Not me.
In my case, it'll be like... I just didn't see it until I step back, recall that it's been there the whole time.
And start seeing everything in a less coherent familiarity VS unfamiliar with countless factors of personal intent -- but this is me, involving shared spaces.
Had it been a personalized space, it'll be very inconsistent.
Torn between eagerness to act upon the intent of organizing, the lack of deadlines and urgency, from my current resources to deal with anything.
Should this overwhelm me or not? Would this excite me or frustrate me?
Would I do it and damn it all, or not do it and damn it all? Etc.
Yet this is an interesting thought.
Something I might think about the people around me -- am I ought to 'organize' things for them?
Had I project the thought and question for myself, I will resent anyone who thought or assume of that onto me.
I wouldn't like anyone touching my things, concern or no.
But do others?
Should this be an idea of lighting the load and stress or an idea of evading and cause more stress?
Hm.
To me it's mostly... A matter of priority than energy.
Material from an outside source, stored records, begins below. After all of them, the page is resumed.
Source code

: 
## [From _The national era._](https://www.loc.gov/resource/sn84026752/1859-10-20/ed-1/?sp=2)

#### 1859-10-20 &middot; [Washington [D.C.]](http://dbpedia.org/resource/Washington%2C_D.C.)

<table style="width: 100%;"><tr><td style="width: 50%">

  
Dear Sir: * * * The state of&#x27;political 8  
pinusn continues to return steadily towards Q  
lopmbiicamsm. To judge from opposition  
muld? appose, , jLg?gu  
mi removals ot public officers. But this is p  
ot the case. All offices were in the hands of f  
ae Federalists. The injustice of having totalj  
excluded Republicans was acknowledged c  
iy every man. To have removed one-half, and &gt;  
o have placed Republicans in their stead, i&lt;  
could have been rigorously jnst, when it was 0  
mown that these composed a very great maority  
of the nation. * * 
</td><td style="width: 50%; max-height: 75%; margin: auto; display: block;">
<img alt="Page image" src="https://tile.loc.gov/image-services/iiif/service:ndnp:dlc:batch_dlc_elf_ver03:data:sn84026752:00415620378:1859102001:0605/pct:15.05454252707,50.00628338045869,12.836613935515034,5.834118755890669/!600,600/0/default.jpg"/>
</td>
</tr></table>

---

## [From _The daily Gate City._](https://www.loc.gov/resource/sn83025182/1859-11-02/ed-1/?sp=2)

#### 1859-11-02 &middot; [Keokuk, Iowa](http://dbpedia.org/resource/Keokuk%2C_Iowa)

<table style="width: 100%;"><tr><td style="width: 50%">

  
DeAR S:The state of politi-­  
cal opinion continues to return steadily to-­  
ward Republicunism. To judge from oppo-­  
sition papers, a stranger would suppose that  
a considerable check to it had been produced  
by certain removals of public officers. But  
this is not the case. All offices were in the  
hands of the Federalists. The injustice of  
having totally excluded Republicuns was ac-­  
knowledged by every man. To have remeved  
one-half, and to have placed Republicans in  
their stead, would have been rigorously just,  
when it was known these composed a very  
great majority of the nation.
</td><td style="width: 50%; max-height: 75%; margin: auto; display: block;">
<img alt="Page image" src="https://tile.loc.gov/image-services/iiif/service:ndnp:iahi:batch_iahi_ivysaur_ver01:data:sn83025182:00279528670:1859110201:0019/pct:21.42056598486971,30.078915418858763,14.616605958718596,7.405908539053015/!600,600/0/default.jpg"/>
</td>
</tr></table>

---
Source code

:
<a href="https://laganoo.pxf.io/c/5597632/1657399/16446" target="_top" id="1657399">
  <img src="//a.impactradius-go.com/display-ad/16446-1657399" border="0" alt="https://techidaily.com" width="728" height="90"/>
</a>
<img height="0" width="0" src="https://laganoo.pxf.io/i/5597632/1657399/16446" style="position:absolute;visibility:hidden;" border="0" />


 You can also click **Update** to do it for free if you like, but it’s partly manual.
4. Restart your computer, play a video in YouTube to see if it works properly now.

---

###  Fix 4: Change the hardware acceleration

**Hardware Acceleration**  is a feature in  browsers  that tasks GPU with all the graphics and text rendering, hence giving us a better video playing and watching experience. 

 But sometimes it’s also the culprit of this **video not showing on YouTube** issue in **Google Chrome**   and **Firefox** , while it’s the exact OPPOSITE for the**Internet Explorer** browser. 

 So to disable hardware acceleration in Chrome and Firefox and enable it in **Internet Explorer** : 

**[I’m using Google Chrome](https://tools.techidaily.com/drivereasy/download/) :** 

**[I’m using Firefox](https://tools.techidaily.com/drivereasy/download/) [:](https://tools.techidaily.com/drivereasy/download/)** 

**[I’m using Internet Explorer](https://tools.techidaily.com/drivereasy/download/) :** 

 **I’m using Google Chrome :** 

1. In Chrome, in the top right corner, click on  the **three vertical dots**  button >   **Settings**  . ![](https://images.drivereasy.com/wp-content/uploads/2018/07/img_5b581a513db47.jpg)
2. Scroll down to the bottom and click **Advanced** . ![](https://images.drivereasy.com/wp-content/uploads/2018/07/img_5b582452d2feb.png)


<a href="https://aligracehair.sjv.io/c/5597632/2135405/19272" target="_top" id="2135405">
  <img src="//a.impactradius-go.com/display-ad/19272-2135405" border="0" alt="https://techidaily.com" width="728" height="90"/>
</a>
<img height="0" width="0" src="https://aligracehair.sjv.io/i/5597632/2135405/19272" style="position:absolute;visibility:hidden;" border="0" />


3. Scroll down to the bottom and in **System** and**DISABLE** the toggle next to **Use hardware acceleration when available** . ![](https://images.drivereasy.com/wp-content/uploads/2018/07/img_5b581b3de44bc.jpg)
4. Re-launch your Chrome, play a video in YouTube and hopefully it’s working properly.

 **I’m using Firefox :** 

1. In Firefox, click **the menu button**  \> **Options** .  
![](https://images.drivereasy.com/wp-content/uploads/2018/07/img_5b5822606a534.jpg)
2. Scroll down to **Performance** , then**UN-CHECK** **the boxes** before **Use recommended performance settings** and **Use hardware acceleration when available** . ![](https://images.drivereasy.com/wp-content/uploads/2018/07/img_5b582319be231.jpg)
If it's high priority and I can't, of course it'll be depressing.
If it's low priority and I can't, it's likely because I won't and the sight and thought of the whole thing would be annoying.
If the priorities are jumbled... I dunno. Maybe it is depressing, maybe it isn't. Might as well not even see it.
Whatever my priority at the very moment would be then.
But what makes my priority? Thought or emotions?
State or intent?
Would I? Should I? Could I? Must I? ...
Then how should I? How do I? How could I?...
Sometimes there are debates as to why do it or not do it -- be it in a form of reasoning or emotion, sometimes there are no debates and do it anyway.
How does one get out of those internal debates, wrestle the control and finish it?